● **TASKS FOR THIS EXERCISE**:
**a.** How would you render this sentence from the passage on Apollo space suits in Spanish: "One of the newly launched polymers incorporated into space suits was polyvinyl chloride."?
**b.** Echo the entries line for line, beginning at their very first line and stopping after the line that contains "שהוטלו עליהם, אך".
--- SOURCE EXTRACT Enclosed Below ---
As soon as they returned to terra firma the suits began to degrade. The astronauts’ copious sweat corroded the aluminium parts and two dozen damp internal layers of nylon made a cozy home for fungus. The rubber parts turned brown and brittle like the gasket in a Moka pot you don’t use often enough (personal experience, seriously; I had to break that gasket off in pieces with a screwdriver like I was chiseling stone).
After the end of the Apollo program in the mid-1970s, NASA transferred ownership of the suits to the National Air & Space Museum, but the museum didn’t actually take possession of some of them for as long as two decades after that because NASA had loaned them to museums and exhibits around the world where they were often kept in very poor conditions. People figured if they could survive space, they’d be fine in direct sunlight, and hot, humid environments. They figured wrong, of course. Some of the newly invented polymers and materials used in the design of these suits are in fact particularly susceptible to heat, light and moisture.
One of the newly launched polymers incorporated into space suits was polyvinyl chloride. Used in the tubes that provided life support to the astronauts, PVC’s dioctyl phthalate plasticizer tends to leach to the surface of the tubing in much the same way that polycarbonate baby bottles leach their bisphenol A plasticizer into the contact liquid.
In the case of the space suits, the sticky, leaching phthalates crystallized on the surface of the PVC tubing and then began degrading into a brownish-orange compound that stained the white space suit exteriors. To avoid the discoloration, space suit conservators physically removed the PVC tubing from all the space suits and quarantined the tubing in storage.
Another problematic material in all the space suits is the rubber used in the so-called pressure bladders that sequestered the astronauts from the vacuum of space and kept their bodies at a livable air pressure, [Smithsonian conservation scientist Lisa] Young notes. Lasagne-noodle-shaped pieces of rubber combined with nylon were also placed in all the joints of a space suit to give astronauts better flexibility and motion. Unfortunately the rubber in all these components has lost its flexibility and become so brittle that the components can easily crack and deform.
--- End of Enclosed SOURCE EXTRACT ---
--- TASK INPUTS Enclosed Below ---
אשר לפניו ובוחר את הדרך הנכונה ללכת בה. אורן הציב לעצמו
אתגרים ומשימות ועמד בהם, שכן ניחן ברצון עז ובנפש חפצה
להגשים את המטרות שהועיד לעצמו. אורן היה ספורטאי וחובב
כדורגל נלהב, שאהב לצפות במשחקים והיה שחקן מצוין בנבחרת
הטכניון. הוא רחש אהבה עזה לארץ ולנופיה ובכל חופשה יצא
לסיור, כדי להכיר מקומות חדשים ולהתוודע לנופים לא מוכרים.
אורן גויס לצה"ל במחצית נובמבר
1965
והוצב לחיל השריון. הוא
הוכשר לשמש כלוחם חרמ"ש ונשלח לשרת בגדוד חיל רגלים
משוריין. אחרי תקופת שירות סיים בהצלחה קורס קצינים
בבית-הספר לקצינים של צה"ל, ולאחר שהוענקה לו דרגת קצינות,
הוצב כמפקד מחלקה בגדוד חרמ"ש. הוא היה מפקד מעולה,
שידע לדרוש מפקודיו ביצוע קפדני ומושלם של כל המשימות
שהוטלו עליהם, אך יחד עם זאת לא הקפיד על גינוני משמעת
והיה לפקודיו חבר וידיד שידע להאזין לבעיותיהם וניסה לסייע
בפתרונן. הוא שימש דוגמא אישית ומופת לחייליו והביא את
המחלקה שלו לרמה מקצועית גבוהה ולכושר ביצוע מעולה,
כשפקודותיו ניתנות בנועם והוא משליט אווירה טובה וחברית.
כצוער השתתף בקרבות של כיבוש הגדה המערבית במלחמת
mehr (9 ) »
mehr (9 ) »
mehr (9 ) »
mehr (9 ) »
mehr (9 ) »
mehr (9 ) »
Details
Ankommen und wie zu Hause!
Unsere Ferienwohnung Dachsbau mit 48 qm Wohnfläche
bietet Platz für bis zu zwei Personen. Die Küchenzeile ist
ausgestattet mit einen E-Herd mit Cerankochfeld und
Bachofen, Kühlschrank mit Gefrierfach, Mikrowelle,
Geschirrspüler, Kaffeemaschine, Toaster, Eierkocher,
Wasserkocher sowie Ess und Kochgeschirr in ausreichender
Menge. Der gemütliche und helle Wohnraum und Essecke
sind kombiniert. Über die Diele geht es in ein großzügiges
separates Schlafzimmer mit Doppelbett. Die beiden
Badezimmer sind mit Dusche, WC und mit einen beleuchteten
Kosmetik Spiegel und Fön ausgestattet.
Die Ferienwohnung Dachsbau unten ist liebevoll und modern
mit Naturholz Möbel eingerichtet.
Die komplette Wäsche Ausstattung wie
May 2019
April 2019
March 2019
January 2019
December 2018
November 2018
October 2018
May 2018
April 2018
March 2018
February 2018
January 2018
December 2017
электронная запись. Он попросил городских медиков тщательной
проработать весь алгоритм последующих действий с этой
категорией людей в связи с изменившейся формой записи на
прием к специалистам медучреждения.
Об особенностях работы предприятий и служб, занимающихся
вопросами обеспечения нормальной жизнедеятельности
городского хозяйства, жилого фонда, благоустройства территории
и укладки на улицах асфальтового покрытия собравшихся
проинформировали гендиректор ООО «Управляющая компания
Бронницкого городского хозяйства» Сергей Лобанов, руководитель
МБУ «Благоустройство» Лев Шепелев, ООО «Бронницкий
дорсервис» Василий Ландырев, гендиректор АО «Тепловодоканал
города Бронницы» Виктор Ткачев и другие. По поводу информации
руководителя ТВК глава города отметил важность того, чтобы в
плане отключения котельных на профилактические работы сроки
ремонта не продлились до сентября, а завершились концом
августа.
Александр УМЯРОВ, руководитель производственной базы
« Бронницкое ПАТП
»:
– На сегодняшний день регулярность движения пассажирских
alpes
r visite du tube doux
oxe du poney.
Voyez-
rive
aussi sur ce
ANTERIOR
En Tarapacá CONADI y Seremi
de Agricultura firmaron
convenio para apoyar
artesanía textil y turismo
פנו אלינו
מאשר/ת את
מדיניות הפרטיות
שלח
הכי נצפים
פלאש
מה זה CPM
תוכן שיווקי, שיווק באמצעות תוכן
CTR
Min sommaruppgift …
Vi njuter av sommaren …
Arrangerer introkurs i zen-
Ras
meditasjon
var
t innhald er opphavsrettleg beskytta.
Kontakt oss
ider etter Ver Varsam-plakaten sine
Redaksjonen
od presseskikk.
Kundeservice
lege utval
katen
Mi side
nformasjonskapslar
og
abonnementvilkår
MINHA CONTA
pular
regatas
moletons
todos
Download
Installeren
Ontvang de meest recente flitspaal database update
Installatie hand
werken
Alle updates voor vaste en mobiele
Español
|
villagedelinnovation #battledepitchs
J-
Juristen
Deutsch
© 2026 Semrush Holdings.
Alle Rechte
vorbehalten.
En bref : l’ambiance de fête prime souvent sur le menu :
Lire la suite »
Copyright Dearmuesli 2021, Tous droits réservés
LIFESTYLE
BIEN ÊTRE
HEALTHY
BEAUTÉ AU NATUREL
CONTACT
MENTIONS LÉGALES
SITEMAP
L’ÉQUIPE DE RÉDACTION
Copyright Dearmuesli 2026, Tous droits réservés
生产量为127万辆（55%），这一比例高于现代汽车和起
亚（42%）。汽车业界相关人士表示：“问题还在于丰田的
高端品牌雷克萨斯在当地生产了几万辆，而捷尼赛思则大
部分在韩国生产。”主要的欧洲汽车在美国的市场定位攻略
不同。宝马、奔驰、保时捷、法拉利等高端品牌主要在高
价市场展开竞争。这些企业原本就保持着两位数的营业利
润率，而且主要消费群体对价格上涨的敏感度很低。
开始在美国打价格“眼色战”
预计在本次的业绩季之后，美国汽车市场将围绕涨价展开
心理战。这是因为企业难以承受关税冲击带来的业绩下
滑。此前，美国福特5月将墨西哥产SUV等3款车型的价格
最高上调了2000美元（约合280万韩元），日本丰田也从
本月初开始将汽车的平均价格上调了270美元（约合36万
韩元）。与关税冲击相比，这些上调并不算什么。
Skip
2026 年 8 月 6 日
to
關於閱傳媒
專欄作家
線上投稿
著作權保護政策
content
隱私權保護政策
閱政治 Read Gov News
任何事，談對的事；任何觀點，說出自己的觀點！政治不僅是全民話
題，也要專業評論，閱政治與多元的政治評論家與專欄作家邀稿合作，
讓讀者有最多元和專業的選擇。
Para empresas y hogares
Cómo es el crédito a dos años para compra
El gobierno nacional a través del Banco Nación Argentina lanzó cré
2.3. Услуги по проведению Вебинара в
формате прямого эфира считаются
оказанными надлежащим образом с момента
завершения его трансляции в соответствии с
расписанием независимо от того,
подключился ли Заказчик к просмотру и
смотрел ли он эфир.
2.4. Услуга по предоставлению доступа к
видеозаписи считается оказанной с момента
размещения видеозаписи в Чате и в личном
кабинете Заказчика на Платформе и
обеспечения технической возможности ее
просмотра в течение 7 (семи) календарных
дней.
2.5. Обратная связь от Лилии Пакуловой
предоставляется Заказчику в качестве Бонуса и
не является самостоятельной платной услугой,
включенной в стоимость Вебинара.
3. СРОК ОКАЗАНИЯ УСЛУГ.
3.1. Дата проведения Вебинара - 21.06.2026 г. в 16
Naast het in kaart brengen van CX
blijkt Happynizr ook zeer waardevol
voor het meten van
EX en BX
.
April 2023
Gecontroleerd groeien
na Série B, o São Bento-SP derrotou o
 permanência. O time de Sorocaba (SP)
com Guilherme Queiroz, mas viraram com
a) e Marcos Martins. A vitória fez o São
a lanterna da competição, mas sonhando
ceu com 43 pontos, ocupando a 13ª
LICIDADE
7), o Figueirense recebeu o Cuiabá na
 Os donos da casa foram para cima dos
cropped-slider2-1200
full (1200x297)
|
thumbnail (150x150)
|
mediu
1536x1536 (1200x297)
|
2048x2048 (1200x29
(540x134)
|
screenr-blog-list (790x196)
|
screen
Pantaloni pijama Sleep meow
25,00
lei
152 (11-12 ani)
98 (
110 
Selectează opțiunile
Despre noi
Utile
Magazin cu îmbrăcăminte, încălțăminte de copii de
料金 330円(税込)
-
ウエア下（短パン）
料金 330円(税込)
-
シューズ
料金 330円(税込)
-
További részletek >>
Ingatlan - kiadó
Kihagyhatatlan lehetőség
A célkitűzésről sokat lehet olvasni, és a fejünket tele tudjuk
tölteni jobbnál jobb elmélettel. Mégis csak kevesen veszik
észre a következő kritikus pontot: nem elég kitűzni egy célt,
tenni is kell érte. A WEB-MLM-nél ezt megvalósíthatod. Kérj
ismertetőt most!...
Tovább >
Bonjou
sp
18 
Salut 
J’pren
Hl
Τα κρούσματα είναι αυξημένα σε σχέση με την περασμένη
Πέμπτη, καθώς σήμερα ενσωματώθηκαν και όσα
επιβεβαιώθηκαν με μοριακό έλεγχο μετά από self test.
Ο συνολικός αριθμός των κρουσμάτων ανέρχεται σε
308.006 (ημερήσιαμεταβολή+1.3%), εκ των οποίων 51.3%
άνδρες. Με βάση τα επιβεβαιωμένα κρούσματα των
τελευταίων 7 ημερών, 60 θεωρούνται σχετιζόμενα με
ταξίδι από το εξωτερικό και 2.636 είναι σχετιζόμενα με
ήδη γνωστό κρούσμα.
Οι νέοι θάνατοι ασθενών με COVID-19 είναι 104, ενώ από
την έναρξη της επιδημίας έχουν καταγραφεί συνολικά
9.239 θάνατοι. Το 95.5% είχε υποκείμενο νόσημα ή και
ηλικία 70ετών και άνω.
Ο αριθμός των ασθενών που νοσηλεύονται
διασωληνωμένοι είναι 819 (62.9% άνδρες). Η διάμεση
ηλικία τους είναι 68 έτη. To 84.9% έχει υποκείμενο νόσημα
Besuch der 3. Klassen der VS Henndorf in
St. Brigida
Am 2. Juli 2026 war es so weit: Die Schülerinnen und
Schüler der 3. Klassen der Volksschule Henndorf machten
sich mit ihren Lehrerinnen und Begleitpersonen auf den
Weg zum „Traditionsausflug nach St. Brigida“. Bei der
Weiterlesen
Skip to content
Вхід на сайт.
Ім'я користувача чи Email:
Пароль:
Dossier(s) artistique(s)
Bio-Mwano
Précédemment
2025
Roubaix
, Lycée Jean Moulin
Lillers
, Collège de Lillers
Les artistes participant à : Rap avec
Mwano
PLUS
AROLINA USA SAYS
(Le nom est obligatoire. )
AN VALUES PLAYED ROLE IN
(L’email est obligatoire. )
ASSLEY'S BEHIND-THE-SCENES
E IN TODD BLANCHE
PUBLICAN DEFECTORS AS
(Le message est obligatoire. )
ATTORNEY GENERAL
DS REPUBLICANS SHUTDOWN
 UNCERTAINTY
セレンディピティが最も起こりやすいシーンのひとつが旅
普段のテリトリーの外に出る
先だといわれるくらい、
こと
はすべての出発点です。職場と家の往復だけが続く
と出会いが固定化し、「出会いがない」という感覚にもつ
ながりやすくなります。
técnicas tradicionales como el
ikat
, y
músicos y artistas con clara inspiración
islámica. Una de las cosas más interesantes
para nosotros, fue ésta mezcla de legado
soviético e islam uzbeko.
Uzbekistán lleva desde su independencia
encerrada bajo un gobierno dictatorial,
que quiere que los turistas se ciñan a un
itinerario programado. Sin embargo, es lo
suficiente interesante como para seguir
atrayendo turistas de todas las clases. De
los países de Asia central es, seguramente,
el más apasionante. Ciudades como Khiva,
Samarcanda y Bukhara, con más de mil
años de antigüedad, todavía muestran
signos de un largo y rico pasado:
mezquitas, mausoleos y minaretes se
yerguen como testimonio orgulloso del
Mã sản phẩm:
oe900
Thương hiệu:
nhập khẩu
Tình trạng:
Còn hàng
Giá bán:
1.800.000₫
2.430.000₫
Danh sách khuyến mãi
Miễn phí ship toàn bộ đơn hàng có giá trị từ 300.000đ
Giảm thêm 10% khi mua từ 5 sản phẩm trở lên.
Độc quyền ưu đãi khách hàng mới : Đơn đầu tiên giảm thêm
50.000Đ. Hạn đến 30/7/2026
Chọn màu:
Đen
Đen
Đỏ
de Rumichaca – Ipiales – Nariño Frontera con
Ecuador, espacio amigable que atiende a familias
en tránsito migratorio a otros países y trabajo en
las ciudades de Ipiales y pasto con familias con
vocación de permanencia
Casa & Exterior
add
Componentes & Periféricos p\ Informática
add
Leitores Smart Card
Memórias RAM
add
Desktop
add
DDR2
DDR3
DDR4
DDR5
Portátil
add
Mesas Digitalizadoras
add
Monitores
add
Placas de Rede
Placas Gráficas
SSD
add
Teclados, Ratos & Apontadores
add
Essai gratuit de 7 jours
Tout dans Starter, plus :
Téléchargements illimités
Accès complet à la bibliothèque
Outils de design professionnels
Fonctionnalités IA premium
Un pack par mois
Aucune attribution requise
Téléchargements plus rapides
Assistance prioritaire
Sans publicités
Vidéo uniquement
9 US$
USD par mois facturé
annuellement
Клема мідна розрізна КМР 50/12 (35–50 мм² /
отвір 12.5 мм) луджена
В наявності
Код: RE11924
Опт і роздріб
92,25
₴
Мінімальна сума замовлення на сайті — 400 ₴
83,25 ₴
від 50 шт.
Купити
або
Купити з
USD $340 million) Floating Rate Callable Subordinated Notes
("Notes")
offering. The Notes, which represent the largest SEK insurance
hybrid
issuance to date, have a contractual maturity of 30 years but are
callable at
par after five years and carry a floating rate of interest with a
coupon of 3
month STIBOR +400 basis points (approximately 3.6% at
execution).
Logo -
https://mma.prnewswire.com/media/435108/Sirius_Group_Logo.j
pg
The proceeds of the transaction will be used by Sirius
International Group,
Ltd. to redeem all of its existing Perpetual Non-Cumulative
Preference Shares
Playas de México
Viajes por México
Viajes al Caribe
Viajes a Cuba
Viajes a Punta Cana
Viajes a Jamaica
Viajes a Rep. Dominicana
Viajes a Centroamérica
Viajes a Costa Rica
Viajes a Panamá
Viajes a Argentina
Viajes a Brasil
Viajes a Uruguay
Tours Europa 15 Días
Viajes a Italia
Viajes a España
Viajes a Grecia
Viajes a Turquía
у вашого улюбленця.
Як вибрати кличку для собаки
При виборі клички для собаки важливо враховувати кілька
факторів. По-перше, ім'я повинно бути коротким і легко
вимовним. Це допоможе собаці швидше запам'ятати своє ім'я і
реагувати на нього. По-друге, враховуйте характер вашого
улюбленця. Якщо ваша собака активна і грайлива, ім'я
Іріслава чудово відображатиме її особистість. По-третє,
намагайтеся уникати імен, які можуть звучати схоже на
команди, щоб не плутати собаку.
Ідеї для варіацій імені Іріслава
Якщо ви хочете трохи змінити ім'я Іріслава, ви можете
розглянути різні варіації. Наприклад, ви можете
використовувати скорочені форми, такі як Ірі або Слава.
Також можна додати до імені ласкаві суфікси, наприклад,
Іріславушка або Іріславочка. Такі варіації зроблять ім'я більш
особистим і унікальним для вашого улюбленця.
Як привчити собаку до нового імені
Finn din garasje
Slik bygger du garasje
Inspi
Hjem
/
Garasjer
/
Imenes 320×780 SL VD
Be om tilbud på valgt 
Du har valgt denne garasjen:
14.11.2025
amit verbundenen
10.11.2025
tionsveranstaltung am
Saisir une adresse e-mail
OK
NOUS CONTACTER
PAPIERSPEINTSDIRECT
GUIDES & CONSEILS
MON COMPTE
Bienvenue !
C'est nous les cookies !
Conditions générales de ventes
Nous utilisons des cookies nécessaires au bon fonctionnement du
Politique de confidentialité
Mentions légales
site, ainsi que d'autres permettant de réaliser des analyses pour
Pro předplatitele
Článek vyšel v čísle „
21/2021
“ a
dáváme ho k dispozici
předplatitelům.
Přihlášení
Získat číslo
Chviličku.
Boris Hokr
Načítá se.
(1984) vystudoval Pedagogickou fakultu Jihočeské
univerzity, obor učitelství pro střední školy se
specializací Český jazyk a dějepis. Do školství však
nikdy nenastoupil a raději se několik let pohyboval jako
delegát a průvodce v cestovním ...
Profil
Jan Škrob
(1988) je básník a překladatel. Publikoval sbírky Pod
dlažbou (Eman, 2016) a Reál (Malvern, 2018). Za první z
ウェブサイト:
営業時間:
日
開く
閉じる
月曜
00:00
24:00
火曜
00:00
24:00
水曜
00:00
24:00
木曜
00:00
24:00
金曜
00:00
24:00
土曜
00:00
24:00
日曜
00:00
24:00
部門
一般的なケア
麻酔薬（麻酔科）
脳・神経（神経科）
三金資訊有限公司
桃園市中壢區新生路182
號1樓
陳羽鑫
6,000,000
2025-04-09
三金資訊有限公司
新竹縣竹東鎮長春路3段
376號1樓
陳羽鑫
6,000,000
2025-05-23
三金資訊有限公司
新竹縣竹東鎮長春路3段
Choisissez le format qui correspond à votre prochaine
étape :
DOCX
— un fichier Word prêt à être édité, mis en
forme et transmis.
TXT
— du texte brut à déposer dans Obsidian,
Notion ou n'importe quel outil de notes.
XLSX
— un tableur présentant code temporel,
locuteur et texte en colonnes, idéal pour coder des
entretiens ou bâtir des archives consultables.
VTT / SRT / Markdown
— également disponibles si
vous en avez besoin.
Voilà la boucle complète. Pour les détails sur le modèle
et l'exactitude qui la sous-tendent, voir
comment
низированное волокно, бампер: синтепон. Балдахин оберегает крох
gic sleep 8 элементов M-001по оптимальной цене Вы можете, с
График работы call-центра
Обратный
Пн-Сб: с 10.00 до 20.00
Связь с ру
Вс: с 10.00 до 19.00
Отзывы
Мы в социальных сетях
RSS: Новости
--- End of Enclosed TASK INPUTS ---
● **RESULTS OF THE EXERCISE**:
**a.** Uno de los polímeros recién lanzados que se incorporaron a los trajes espaciales fue el policloruro de vinilo.

**b.**
אשר לפניו ובוחר את הדרך הנכונה ללכת בה. אורן הציב לעצמו
אתגרים ומשימות ועמד בהם, שכן ניחן ברצון עז ובנפש חפצה
להגשים את המטרות שהועיד לעצמו. אורן היה ספורטאי וחובב
כדורגל נלהב, שאהב לצפות במשחקים והיה שחקן מצוין בנבחרת
הטכניון. הוא רחש אהבה עזה לארץ ולנופיה ובכל חופשה יצא
לסיור, כדי להכיר מקומות חדשים ולהתוודע לנופים לא מוכרים.
אורן גויס לצה"ל במחצית נובמבר
1965
והוצב לחיל השריון. הוא
הוכשר לשמש כלוחם חרמ"ש ונשלח לשרת בגדוד חיל רגלים
משוריין. אחרי תקופת שירות סיים בהצלחה קורס קצינים
בבית-הספר לקצינים של צה"ל, ולאחר שהוענקה לו דרגת קצינות,
הוצב כמפקד מחלקה בגדוד חרמ"ש. הוא היה מפקד מעולה,
שידע לדרוש מפקודיו ביצוע קפדני ומושלם של כל המשימות
שהוטלו עליהם, אך יחד עם זאת לא הקפיד על גינוני משמעת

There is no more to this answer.